Isaiah 62:8

8De Heere heeft gezworen bij Zijn rechterhand, en bij den arm Zijner sterkte: indien Ik uw koren meer zal geven tot spijs voor uw vijanden, en indien de vreemden zullen drinken van uw most, waaraan gij gearbeid hebt!

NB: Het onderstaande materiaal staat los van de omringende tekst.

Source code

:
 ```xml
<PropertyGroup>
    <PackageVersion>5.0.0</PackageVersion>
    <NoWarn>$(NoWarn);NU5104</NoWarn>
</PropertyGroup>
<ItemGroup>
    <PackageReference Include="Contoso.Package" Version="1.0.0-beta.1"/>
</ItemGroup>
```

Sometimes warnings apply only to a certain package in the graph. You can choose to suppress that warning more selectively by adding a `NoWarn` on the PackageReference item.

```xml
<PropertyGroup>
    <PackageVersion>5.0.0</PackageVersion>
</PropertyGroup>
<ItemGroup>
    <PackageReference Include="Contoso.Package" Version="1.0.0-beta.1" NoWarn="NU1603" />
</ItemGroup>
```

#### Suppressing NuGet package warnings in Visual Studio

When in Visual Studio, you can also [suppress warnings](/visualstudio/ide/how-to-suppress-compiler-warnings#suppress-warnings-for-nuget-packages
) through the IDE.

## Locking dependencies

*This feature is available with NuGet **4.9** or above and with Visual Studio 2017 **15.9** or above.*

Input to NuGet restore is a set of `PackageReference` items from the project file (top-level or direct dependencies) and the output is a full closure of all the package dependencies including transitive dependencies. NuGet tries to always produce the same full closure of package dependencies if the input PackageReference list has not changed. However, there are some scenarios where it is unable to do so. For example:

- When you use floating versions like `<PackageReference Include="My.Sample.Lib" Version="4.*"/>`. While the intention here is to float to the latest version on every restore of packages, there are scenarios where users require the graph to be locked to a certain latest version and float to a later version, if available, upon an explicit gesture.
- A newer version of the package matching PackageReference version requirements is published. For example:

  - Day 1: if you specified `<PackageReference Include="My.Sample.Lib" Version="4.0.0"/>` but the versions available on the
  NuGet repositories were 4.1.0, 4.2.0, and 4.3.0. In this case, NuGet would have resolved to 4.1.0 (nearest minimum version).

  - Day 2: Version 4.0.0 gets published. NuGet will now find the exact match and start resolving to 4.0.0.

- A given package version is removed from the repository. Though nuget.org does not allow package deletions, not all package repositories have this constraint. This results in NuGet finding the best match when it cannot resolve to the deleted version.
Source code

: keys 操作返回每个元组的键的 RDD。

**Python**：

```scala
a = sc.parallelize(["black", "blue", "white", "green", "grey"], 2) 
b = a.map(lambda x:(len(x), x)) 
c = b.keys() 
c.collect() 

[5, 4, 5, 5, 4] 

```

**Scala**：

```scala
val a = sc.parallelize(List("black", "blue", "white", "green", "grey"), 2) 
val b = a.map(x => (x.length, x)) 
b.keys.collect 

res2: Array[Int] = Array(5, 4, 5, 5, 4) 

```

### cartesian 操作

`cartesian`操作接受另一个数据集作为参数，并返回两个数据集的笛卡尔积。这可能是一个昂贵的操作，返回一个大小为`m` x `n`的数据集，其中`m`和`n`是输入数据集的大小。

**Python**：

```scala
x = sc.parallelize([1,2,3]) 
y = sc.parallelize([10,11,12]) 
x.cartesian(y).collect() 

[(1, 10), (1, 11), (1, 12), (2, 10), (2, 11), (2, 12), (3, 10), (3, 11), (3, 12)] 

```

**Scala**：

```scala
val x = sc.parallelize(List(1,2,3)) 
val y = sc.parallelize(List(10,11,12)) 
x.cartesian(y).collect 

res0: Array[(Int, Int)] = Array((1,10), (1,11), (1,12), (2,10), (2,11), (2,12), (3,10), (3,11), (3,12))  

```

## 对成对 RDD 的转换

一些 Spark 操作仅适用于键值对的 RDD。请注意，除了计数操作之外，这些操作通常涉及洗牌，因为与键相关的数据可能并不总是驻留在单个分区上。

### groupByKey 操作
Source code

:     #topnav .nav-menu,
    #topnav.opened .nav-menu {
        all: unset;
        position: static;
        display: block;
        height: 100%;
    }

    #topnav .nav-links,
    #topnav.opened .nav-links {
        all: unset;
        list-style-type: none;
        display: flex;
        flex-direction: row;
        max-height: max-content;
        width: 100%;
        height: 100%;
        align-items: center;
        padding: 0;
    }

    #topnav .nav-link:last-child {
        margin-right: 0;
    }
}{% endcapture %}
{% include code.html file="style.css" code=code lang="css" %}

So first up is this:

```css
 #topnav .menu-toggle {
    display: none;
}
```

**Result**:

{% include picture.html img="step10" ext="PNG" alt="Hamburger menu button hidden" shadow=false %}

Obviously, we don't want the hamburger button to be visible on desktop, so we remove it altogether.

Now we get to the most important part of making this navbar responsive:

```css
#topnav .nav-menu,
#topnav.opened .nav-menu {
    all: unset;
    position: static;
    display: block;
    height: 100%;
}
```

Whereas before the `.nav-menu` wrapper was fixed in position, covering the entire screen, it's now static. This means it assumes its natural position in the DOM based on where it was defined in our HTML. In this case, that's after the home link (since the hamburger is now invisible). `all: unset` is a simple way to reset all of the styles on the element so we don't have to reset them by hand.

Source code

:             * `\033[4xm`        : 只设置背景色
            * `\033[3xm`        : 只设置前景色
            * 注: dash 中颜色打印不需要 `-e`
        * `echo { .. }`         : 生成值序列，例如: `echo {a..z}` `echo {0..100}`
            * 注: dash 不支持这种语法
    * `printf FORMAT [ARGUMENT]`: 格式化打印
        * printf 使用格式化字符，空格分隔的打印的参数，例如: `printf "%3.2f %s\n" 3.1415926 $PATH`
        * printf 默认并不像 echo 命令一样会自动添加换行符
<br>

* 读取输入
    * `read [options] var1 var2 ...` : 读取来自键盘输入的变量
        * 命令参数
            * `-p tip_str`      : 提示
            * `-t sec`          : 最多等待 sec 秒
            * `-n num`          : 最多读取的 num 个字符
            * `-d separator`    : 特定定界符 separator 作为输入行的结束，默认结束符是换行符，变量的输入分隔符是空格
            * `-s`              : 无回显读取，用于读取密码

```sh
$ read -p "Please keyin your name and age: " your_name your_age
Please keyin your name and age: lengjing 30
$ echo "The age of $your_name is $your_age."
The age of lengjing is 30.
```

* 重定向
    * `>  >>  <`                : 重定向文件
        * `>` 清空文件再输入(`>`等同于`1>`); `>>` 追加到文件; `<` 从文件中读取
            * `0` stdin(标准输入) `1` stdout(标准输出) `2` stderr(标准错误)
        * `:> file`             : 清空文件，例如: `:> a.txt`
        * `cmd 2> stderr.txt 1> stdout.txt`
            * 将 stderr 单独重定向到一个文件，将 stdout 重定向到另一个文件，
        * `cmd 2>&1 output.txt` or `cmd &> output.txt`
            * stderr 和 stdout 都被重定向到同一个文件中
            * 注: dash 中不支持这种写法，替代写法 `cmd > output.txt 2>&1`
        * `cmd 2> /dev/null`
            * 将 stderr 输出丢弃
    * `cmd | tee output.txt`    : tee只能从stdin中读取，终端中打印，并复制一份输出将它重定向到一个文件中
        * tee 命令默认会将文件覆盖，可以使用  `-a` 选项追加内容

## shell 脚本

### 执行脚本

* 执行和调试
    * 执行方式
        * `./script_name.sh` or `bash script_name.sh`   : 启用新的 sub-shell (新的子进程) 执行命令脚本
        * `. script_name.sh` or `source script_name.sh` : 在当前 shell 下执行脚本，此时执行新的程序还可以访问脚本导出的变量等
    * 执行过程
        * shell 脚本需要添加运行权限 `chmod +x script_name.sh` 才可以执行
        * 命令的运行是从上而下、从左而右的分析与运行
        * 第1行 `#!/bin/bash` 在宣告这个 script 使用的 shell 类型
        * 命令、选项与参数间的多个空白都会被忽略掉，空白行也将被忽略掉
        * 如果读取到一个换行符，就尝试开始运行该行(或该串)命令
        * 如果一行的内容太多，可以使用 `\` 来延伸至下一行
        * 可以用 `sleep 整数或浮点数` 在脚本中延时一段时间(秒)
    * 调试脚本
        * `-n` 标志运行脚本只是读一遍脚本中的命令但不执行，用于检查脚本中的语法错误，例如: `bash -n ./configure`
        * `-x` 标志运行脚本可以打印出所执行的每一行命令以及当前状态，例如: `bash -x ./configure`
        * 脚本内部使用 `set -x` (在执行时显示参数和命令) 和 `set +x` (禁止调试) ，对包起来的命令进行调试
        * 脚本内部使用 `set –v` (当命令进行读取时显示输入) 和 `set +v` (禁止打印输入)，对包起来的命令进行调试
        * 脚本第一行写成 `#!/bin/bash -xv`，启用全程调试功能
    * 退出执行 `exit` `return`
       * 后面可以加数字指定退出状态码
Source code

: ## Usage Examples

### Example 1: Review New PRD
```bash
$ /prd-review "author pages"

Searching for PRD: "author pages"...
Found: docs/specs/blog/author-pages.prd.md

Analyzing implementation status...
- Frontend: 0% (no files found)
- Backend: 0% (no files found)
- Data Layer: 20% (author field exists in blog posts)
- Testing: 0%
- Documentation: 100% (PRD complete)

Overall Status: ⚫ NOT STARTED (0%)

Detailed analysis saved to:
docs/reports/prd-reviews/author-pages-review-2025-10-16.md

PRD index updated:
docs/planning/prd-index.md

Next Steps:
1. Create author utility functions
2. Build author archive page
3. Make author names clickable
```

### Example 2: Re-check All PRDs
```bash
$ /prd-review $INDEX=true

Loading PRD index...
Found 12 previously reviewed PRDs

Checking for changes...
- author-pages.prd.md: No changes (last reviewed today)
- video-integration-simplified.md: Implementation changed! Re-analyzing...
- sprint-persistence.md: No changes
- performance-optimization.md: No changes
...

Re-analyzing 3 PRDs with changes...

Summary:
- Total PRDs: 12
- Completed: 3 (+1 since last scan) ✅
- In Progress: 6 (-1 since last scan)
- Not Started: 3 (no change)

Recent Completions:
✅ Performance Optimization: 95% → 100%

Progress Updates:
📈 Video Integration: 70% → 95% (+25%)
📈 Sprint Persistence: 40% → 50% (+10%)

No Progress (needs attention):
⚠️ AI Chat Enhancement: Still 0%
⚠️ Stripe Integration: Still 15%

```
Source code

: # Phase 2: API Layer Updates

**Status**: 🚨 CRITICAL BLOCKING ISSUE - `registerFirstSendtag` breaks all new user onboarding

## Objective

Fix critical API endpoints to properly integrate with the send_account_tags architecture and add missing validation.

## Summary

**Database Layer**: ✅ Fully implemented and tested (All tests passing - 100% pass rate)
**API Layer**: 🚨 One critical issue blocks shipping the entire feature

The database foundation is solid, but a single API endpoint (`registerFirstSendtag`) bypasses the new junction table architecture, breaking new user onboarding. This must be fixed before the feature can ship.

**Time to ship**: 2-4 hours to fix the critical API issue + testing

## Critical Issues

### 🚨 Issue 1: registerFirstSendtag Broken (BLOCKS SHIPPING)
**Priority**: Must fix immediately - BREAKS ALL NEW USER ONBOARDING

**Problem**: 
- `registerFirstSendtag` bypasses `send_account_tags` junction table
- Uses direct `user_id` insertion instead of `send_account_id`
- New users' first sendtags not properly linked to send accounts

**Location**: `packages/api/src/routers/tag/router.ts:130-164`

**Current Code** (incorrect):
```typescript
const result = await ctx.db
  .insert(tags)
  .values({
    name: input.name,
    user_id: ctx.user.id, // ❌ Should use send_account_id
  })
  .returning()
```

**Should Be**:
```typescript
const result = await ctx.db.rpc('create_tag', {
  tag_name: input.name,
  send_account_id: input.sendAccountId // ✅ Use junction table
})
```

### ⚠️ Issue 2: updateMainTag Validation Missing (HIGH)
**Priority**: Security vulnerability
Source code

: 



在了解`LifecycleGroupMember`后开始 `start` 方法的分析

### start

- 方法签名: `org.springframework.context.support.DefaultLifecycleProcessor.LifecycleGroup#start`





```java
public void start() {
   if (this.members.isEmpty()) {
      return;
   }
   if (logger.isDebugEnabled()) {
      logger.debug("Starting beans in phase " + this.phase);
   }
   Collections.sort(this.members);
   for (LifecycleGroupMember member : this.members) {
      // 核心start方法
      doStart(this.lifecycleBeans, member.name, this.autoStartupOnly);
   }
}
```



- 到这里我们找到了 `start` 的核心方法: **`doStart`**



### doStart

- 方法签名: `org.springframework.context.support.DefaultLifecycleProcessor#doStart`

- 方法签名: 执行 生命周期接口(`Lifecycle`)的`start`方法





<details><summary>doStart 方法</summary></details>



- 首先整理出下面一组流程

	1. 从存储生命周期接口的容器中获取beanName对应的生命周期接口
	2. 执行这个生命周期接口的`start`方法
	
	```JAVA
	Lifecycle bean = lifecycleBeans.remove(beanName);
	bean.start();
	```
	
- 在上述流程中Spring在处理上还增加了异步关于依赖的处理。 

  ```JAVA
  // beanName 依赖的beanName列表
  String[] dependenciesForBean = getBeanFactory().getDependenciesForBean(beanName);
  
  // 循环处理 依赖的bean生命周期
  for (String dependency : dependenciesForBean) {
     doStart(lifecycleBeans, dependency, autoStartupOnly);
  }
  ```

 De HEERE Dit zijn nu wederom de woorden van den profeet.
,
 bij zijn rechterhand, Dat is, bij zijn eigen kracht, dat is bij zichzelven, geen groteren hebbende om bij te zweren; Heb 6:13 .
,
 bij den arm Dat is, bij zijn sterken arm.
,
 indien Ik De zin is: Zekerlijk, Ik zal u den moedwil uwer vijanden en vervolgers niet overgeven. Zie van deze manier van eedzweren, de aantekening Num 14:23 .
,
 uw koren O Jeruzalem.
,
 tot spijs God dreigt dikwijls dat de vreemden en de vijanden van zijn volk, vanwege deszelfs zonden, de vruchten van hun land zouden eten, gelijk Deu 28:30 , Deu 28:33 , Deu 28:51 ; hetwelk ook meermalen inderdaad alzo geschied is, Jdg 6:3-4 ; Ecc 6:1-2 . Dit moet men verstaan mede begrepen te zijn onder de vloeken der wet, die door Christus zijn weggenomen; Gal 3:13 . Zie ook Psa 128:2 , en 1Co 15:58 .
,
 de vreemden Hebreeuws, de kinderen des vreemden.